The International Hydropower Association estimates the total energy storage capacity of pumped hydro globally at 9,000 GWh. In comparison, the combined capacity of all grid-scale batteries worldwide is estimated to be between 500 and 600 GWh. Which means that pumped hydro currently holds roughly fifteen to eighteen times more stored energy than all lithium-ion batteries combined.
BloombergNEF projects that battery storage capacity will reach parity with pumped hydro in terms of total stored energy around 2030. Currently, most large-scale battery storage installations are designed to deliver maximum power for two to four hours, while pumped hydro plants are typically designed for operation lasting several hours or even days. The Dlouhé Stráně pumped storage plant in the Czech Republic, for example, offers a duration of under six hours.
The economic viability of lithium-ion batteries has disrupted expectations for alternative technologies. Previously, it was anticipated that technologies like gravity-based energy storage (using raised weights), compressed air energy storage, and flow batteries would fill the gap for storage durations between four and twelve hours. However, the rapid decline in lithium-ion battery prices has made these alternatives less competitive.
Companies that invested in these alternative technologies have faced challenges. Redflow, an Australian company developing zinc-bromine batteries, recently collapsed. Energy Vault, initially focused on lifting and lowering concrete blocks for energy storage, has shifted its strategy to integrating conventional battery systems.
While batteries can technically store energy for extended periods, We see not economically practical. Batteries degrade with each charge-discharge cycle, and their lifespan in grid applications is typically ten to fifteen years. Storing energy for months is financially unviable given the cost of the technology and the potential for revenue generation through charging when electricity prices are low and discharging when prices are high.

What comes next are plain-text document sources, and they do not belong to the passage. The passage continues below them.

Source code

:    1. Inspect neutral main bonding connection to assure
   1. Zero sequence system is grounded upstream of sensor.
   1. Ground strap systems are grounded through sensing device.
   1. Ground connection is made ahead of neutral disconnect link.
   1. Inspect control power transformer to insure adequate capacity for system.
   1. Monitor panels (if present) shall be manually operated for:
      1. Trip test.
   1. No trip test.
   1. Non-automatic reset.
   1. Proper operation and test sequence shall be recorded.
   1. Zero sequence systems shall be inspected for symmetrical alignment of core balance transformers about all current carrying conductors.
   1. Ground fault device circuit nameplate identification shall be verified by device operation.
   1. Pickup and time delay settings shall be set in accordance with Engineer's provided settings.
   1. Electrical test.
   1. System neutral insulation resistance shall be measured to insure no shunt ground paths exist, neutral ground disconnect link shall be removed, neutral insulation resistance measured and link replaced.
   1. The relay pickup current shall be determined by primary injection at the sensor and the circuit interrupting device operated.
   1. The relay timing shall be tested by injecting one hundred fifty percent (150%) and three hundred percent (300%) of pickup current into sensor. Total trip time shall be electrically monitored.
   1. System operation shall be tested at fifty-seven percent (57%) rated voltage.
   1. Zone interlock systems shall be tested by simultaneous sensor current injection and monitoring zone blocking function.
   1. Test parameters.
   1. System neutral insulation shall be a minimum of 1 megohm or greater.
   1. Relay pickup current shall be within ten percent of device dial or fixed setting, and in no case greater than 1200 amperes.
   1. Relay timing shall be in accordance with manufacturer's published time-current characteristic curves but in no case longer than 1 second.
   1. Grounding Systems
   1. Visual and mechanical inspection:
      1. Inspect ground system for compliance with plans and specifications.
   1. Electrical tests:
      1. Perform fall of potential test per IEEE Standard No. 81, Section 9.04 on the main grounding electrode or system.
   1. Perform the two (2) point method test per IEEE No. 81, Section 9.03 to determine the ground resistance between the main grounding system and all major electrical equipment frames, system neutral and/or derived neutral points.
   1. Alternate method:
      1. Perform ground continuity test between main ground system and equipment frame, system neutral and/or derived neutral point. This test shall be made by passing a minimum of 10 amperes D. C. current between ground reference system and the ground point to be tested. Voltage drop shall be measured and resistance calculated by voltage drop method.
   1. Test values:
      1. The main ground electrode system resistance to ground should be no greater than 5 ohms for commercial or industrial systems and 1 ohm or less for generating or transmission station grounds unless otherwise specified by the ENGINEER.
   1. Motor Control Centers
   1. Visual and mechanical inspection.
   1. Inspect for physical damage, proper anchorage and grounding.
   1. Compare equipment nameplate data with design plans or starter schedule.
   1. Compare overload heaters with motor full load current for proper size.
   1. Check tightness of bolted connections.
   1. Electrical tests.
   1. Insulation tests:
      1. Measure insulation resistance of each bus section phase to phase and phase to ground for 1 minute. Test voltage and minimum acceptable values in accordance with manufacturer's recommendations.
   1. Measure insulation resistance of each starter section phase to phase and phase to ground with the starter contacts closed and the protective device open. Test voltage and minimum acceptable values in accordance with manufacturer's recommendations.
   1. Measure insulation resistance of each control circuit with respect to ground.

This dynamic has led batteries to dominate the short-term, daily cycle market, while longer-duration storage remains the domain of established technologies like pumped hydro.
The rise of batteries does not necessarily signal the end of pumped hydro. Pumped hydro plants have a lifespan of eighty to one hundred years, making them highly efficient over their lifecycle. However, building new plants is a complex undertaking, requiring specific geographical features, lengthy permitting processes, and substantial investment.
China is the only country actively expanding its pumped hydro capacity, with 91 GW of new projects currently under construction. The rest of the world relies on facilities built in the latter half of the 20th century. While battery production scales rapidly, pumped hydro development remains sluggish and constrained.